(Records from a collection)
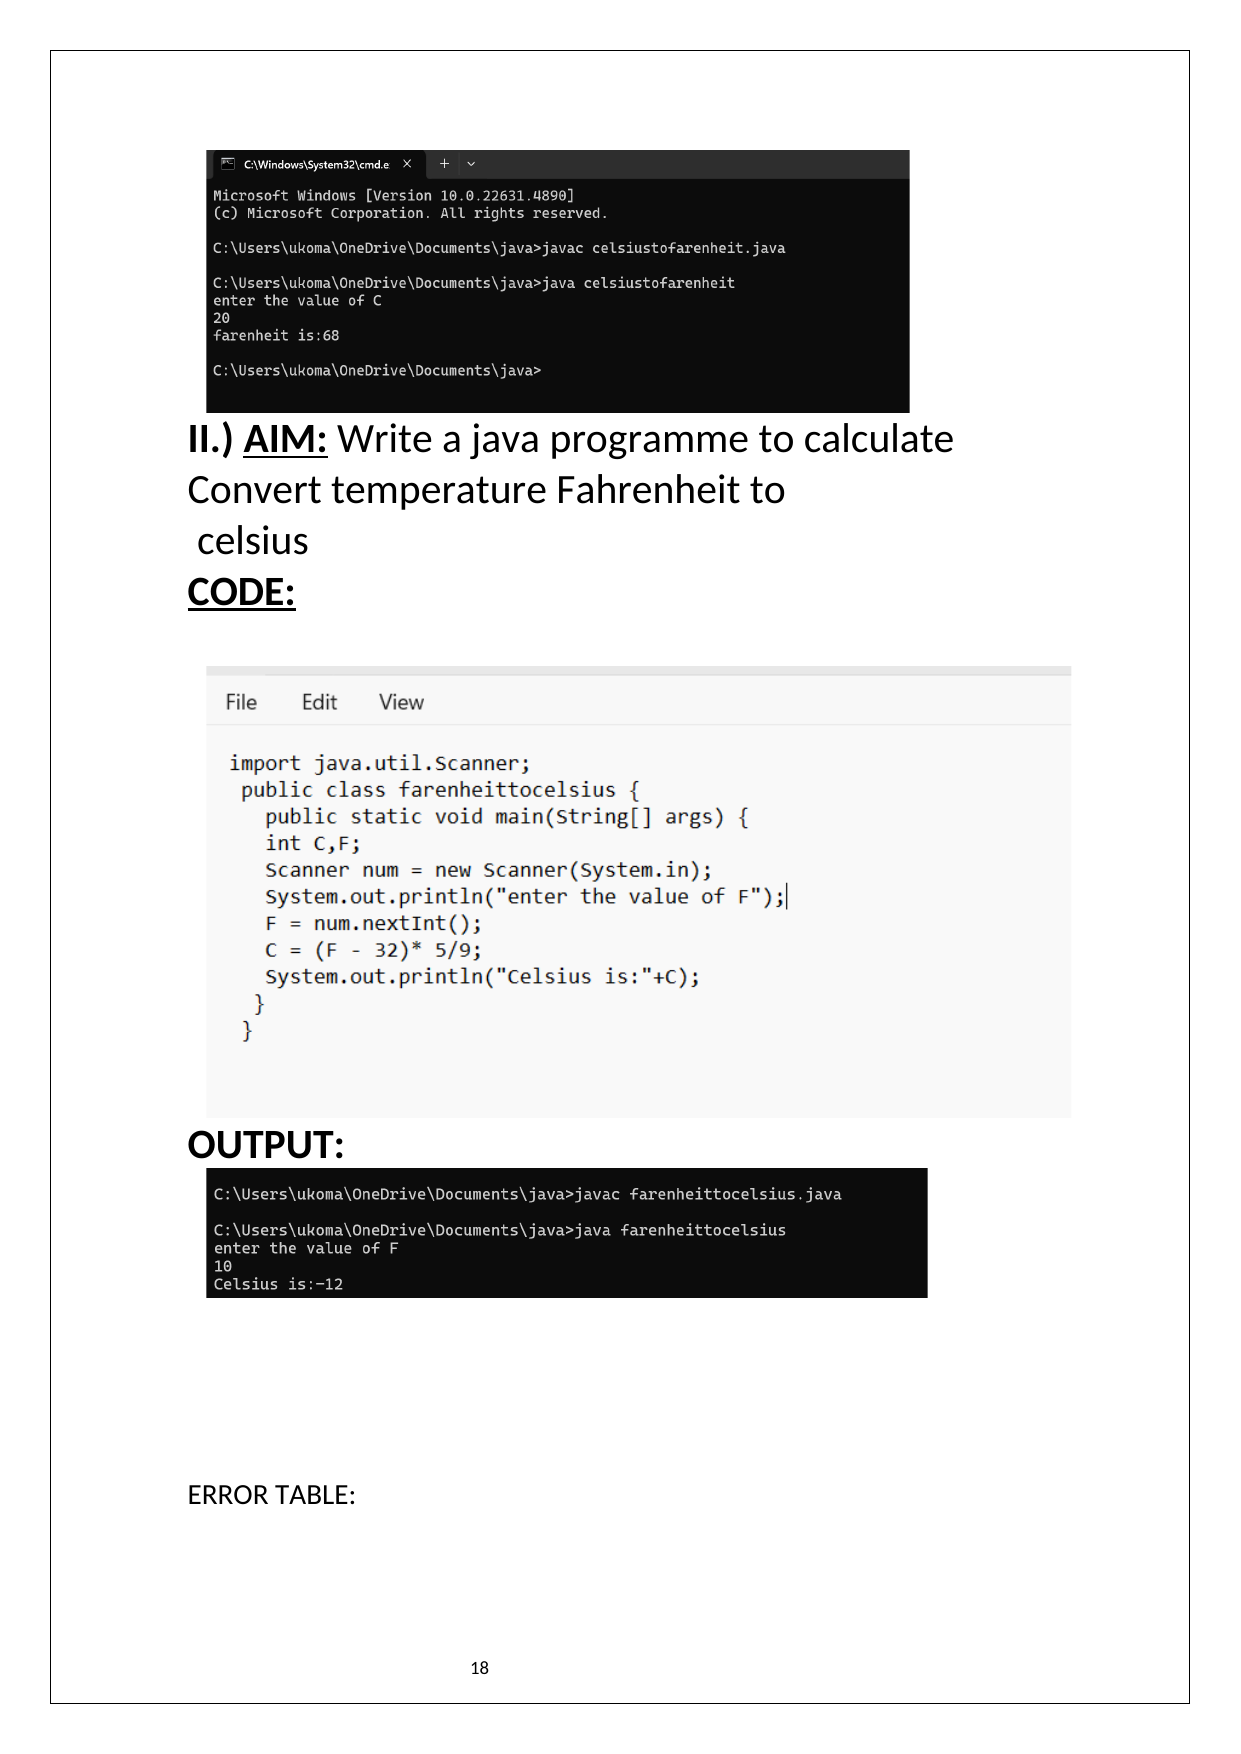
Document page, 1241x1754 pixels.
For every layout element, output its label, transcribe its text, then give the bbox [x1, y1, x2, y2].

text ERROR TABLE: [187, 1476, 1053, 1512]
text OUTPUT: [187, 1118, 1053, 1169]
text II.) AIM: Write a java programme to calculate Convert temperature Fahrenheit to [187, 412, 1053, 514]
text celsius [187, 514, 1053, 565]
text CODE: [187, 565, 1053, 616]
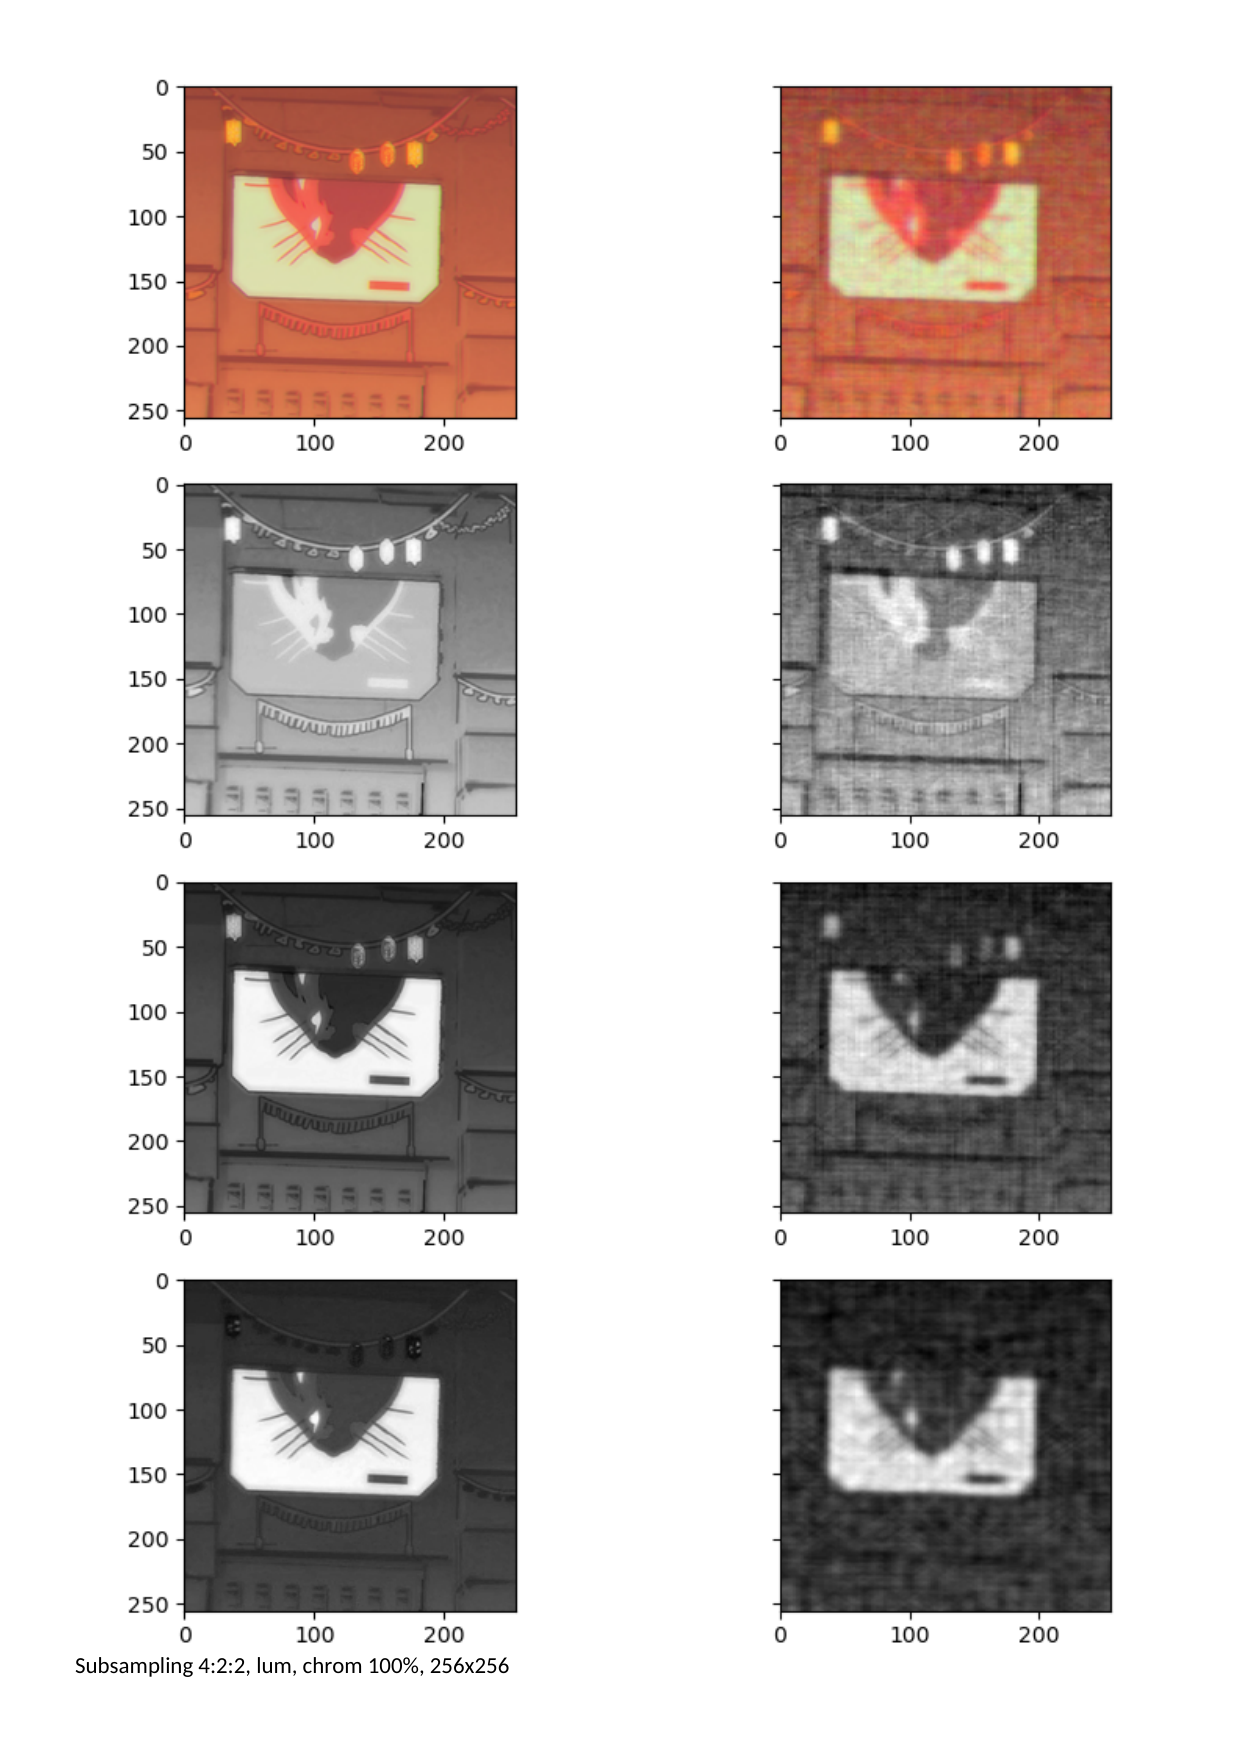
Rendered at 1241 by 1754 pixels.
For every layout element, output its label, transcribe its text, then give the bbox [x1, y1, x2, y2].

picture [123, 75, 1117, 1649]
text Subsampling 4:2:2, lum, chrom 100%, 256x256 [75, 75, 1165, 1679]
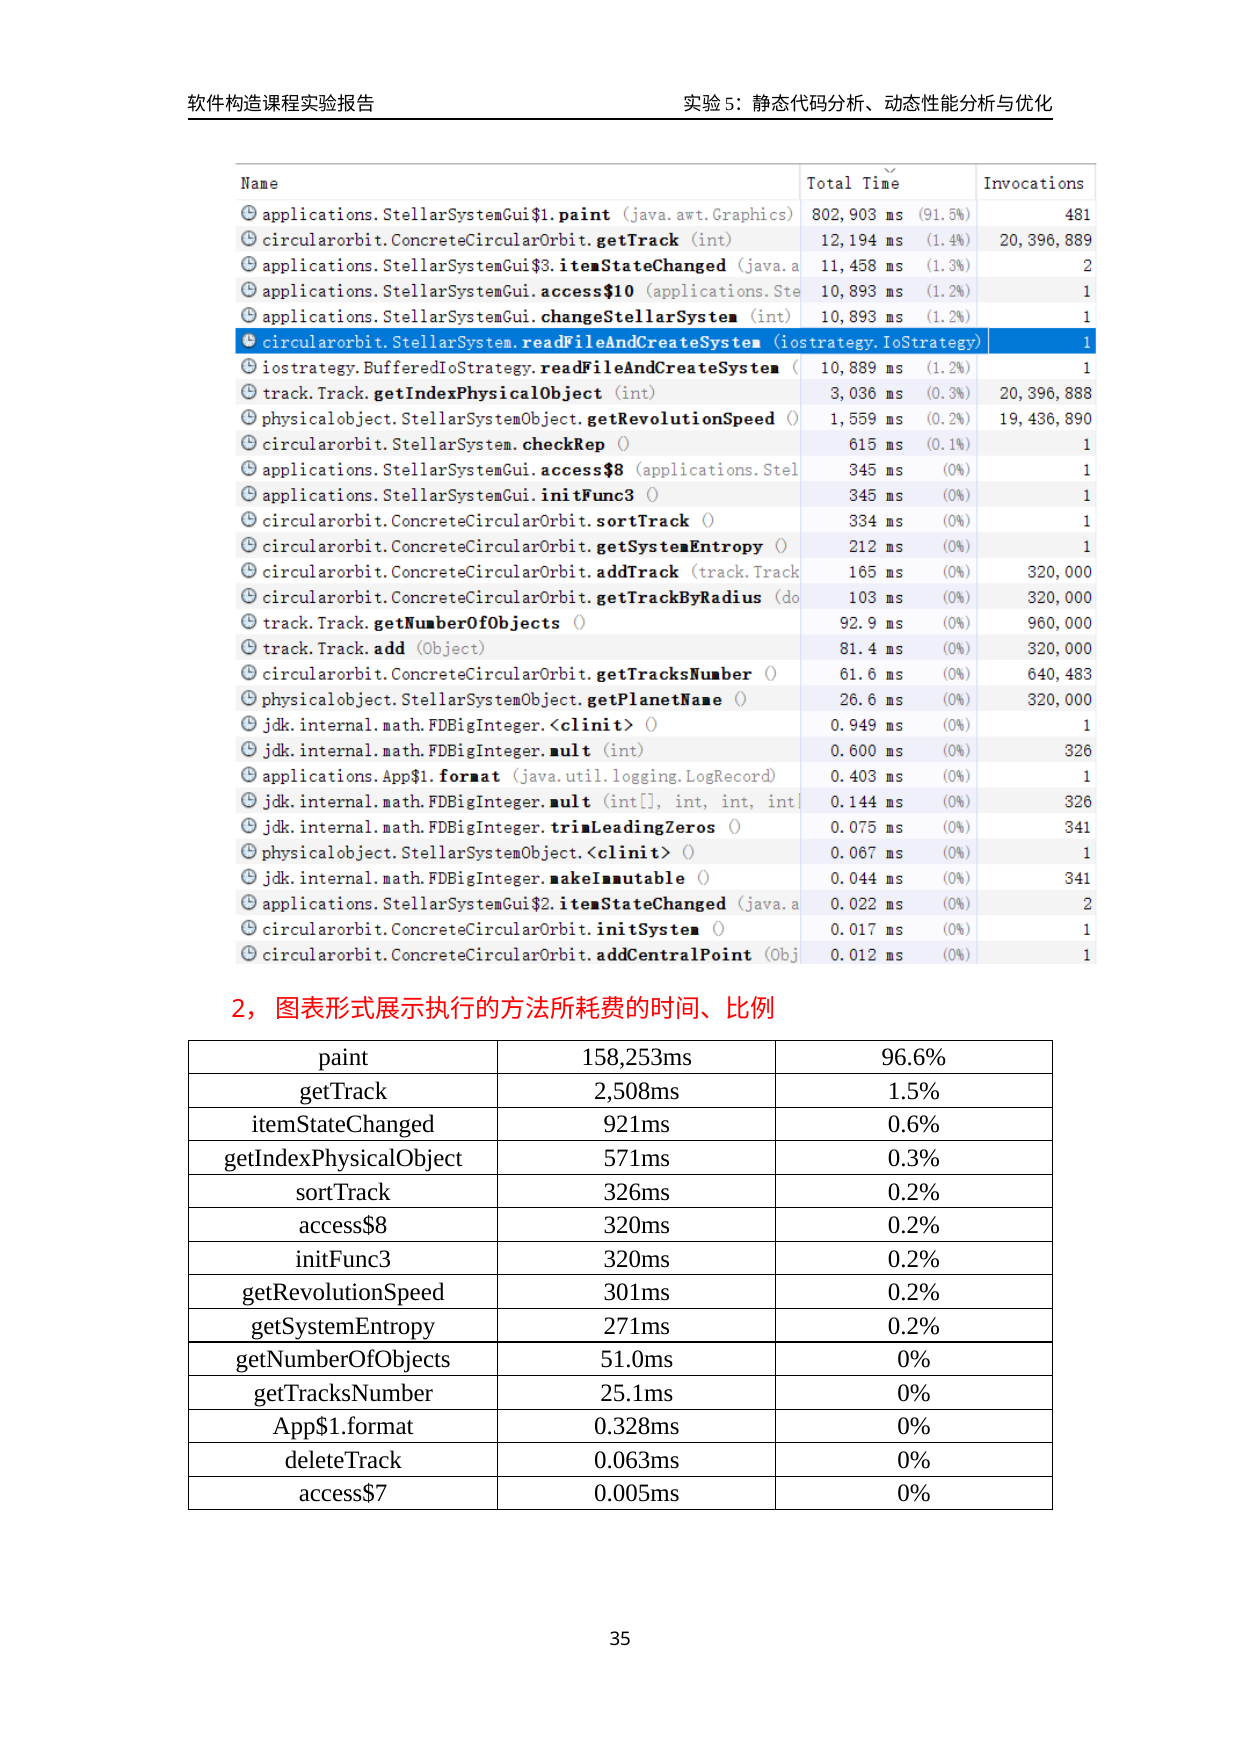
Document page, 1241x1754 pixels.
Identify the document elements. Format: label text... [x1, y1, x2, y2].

- **Assigned task**: What you return must match the data above exactly, with no images included.

- **Task output**:
Document page, 1241x1754 pixels.
For every layout element, output its label, transcribe its text, then give the bbox [x1, y1, x2, y2].

text ERROR TABLE: [187, 1476, 1053, 1512]
text OUTPUT: [187, 1118, 1053, 1169]
text II.) AIM: Write a java programme to calculate Convert temperature Fahrenheit to [187, 412, 1053, 514]
text celsius [187, 514, 1053, 565]
text CODE: [187, 565, 1053, 616]
Rendered at 1241 by 1754 pixels.
For every layout element, output its label, transcribe its text, then give the bbox [x1, y1, x2, y2].

picture [123, 75, 1117, 1649]
text Subsampling 4:2:2, lum, chrom 100%, 256x256 [75, 75, 1165, 1679]
Document page, 1241x1754 pixels.
Identify the document elements. Format: label text... [x1, y1, x2, y2].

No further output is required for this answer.